**TASK BRIEF**
Reproduce verbatim the lines of the listing below that run from the line containing "fanden Schüler*innen, die" through the line containing "Bisher wird diese", including both of those lines.

[[ RECORD EXTRACTS, beginning ]]

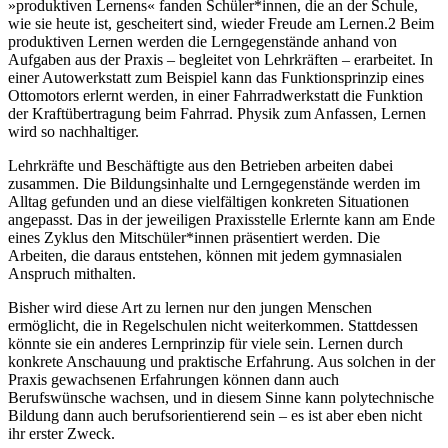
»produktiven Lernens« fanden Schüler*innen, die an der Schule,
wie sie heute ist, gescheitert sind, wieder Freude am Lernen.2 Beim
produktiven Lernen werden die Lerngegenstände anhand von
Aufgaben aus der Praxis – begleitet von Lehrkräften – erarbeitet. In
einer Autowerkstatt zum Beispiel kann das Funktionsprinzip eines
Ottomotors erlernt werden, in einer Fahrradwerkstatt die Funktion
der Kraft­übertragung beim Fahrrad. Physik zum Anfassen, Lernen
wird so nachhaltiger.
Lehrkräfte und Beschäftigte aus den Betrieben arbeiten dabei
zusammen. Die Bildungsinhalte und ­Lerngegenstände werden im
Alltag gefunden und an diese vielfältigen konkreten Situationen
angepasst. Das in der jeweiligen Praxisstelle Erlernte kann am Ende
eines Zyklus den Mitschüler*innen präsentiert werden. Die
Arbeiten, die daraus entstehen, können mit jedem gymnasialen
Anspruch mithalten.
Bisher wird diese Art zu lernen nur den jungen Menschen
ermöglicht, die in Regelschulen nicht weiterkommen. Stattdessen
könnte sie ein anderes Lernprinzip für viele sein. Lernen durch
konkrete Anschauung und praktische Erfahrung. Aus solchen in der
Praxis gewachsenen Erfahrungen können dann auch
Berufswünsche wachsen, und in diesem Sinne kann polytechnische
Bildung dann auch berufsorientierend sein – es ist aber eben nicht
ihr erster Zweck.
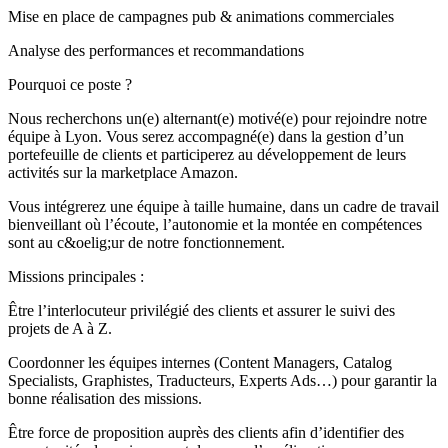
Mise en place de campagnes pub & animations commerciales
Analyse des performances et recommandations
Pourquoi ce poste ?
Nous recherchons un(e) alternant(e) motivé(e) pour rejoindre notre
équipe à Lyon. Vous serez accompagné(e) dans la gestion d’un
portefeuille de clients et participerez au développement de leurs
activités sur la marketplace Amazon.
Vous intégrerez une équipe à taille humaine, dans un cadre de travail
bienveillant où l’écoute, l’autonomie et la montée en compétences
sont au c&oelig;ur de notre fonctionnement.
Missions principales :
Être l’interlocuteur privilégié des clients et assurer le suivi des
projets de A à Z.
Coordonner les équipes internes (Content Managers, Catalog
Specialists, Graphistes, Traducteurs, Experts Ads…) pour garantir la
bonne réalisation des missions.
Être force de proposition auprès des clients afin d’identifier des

[[ RECORD EXTRACTS, end ]]
[[ RECORD EXTRACTS, beginning ]]

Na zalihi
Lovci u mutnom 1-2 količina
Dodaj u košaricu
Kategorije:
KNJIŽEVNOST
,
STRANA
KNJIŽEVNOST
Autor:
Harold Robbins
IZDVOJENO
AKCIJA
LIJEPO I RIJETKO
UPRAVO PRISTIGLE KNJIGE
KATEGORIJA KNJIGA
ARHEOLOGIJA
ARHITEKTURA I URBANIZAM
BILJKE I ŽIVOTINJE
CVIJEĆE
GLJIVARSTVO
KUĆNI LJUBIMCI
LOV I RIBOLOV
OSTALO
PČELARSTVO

[[ RECORD EXTRACTS, end ]]

**ANSWER FOR THE TASK**
»produktiven Lernens« fanden Schüler*innen, die an der Schule,
wie sie heute ist, gescheitert sind, wieder Freude am Lernen.2 Beim
produktiven Lernen werden die Lerngegenstände anhand von
Aufgaben aus der Praxis – begleitet von Lehrkräften – erarbeitet. In
einer Autowerkstatt zum Beispiel kann das Funktionsprinzip eines
Ottomotors erlernt werden, in einer Fahrradwerkstatt die Funktion
der Kraft­übertragung beim Fahrrad. Physik zum Anfassen, Lernen
wird so nachhaltiger.
Lehrkräfte und Beschäftigte aus den Betrieben arbeiten dabei
zusammen. Die Bildungsinhalte und ­Lerngegenstände werden im
Alltag gefunden und an diese vielfältigen konkreten Situationen
angepasst. Das in der jeweiligen Praxisstelle Erlernte kann am Ende
eines Zyklus den Mitschüler*innen präsentiert werden. Die
Arbeiten, die daraus entstehen, können mit jedem gymnasialen
Anspruch mithalten.
Bisher wird diese Art zu lernen nur den jungen Menschen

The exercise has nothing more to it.